The Supreme Court, in a unanimous decision, limited the ability of law enforcement to search cell phones while making arrests, requiring police to obtain a search warrant before examining the data contained in an arrestee’s device. Riley v. California, 573 U.S. ___ (2014). For David Riley and Brima Wurie, the appellants and defendants in two jointly decided cases, the ruling means that the data collected from their respective cell phones and evidence derived from that data should have been suppressed before trial. While much of Chief Justice John Robert’s opinion centers upon Fourth Amendment precedent, it also implicates distinctive privacy related characteristics of cell phone data and cloud computing.
The opinion reflects the Court’s view that individuals have substantial privacy interests in information stored on their cell phones, at least in the context of government searches. This reasonable expectation of privacy stems from the Court’s finding that “modern cell phones, as a category, implicate privacy concerns far beyond those implicated by the search of a cigarette pack, a wallet, or a purse” because of both the quantity and types of data people store on mobile devices. Slip op. at 17.
The quantitative aspect of the Court’s analysis focuses upon the immense storage capacity of mobile phones. The opinion explains that a cell phone’s distinctive ability to store “millions of pages of text, thousands of pictures, or hundreds of videos” leads to three privacy related consequences: the ability to combine distinct types of information, the capability to convey vast amounts of data, and the potential to reveal data that can date back for years. Slip op. at 18. In fact, the decision indicates that the “cache of sensitive personal information” on a cell phone would often expose “far more than the most exhaustive search of a house.” Slip op. at 19, 20.

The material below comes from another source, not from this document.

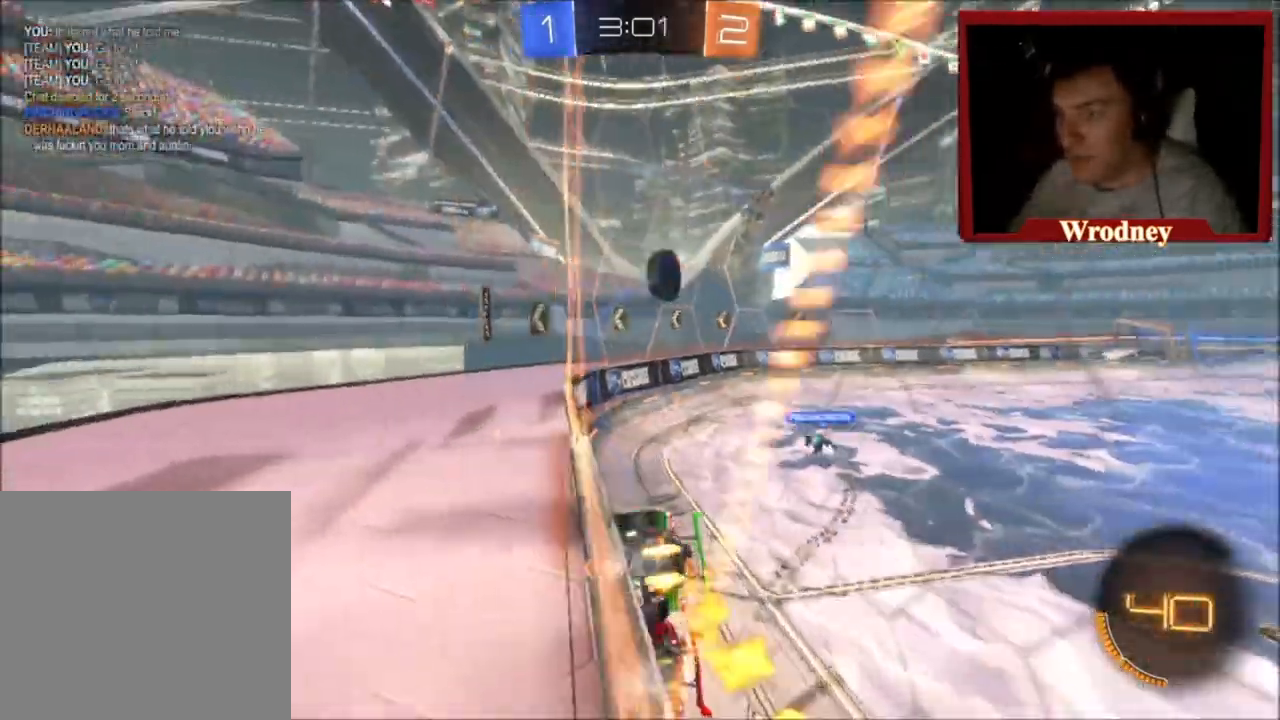
{"buttons": ["R2"], "left_stick": "right", "right_stick": "center", "events": [[67, "left_stick", "center"], [301, "left_stick", "right"], [467, "X", "up"]]}
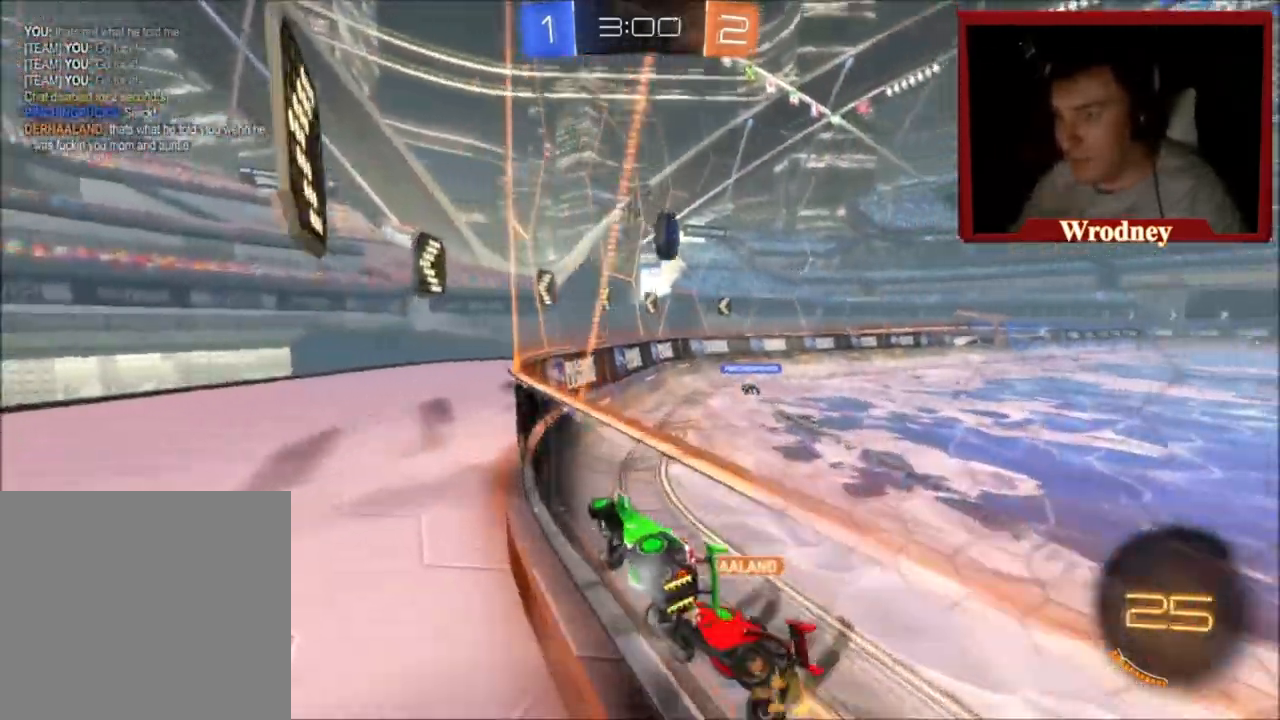
{"buttons": ["R2"], "left_stick": "right", "right_stick": "center", "events": []}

Of even greater potential significance for future privacy cases, the Court also found that the qualitative differences in the data stored on cell phones as compared to physical records serve as a basis for device owners’ privacy expectations. Unlike physical records, cell phone data reveals private interests, movements, concerns, and hobbies:
“An Internet search and browsing history, for example, can be found on an Internet-enabled phone and could reveal an individual’s private interests or concerns—perhaps a search for certain symptoms of disease, coupled with frequent visits to WebMD. Data on a cell phone can also reveal where a person has been. Historic location information is a standard feature on many smart phones and can reconstruct someone’s specific movements down to the minute, not only around town but also within a particular building. See United States v. Jones, 565 U. S. ___, ___ (2012) (SOTOMAYOR, J., concurring) (slip op., at 3) (“GPS monitoring generates a precise, comprehensive record of a person’s public movements that reflects a wealth of detail about her familial, political, professional, religious, and sexual associations.”). Mobile application software on a cell phone, or “apps,” offer a range of tools for managing detailed information about all aspects of a person’s life.”
Slip op. at 19, 20.
This language, while dicta, suggests that individuals have constitutionally protected privacy interests in each of these categories of information, at least for purposes of a government search of their personal devices. What remains to be seen is whether the Court and lower courts tasked with following Riley will apply this reasoning to government requests for similar data that is stored by third parties, such as phone companies, ISPs and other online service providers. The opinion gives those providers legal ammunition to insist on a warrant before turning over such records. The opinion also leaves open the question of whether businesses that make commercial use of data stored on or generated by users’ mobile devices without their consent face civil tort liability for common law invasion of privacy.
Riley was also the Court’s first foray into the privacy issues of cloud computing. As an additional basis for requiring law enforcement to obtain a warrant before searching a cell phone, the Court cited the fact that many forms of data that appear to be stored on a phone are actually stored on a server in the cloud: “[C]ell phone users often may not know whether particular information is stored on the device or in the cloud, and it generally makes little difference.” Slip op. at 21. This suggests that a majority of the Court would find that individuals may have a constitutionally protected expectation of privacy to data they store on remote servers, at least in the context of government searches. This dicta gives cloud service providers a strong legal foothold to require law enforcement seeking the contents of subscribers’ online storage accounts to obtain a warrant, even though the Stored Communications Act can be read to require only a subpoena with notice or a court order. The opinion also likely bolsters the cause of privacy advocates and service providers who have been pushing Congress to amend the Electronic Communications Privacy Act to require law enforcement to obtain a warrant for all stored online content. Although the impact of Riley beyond cell phone searches by law enforcement remains to be seen, the case is likely to be heavily cited in both civil and criminal privacy cases for years to come.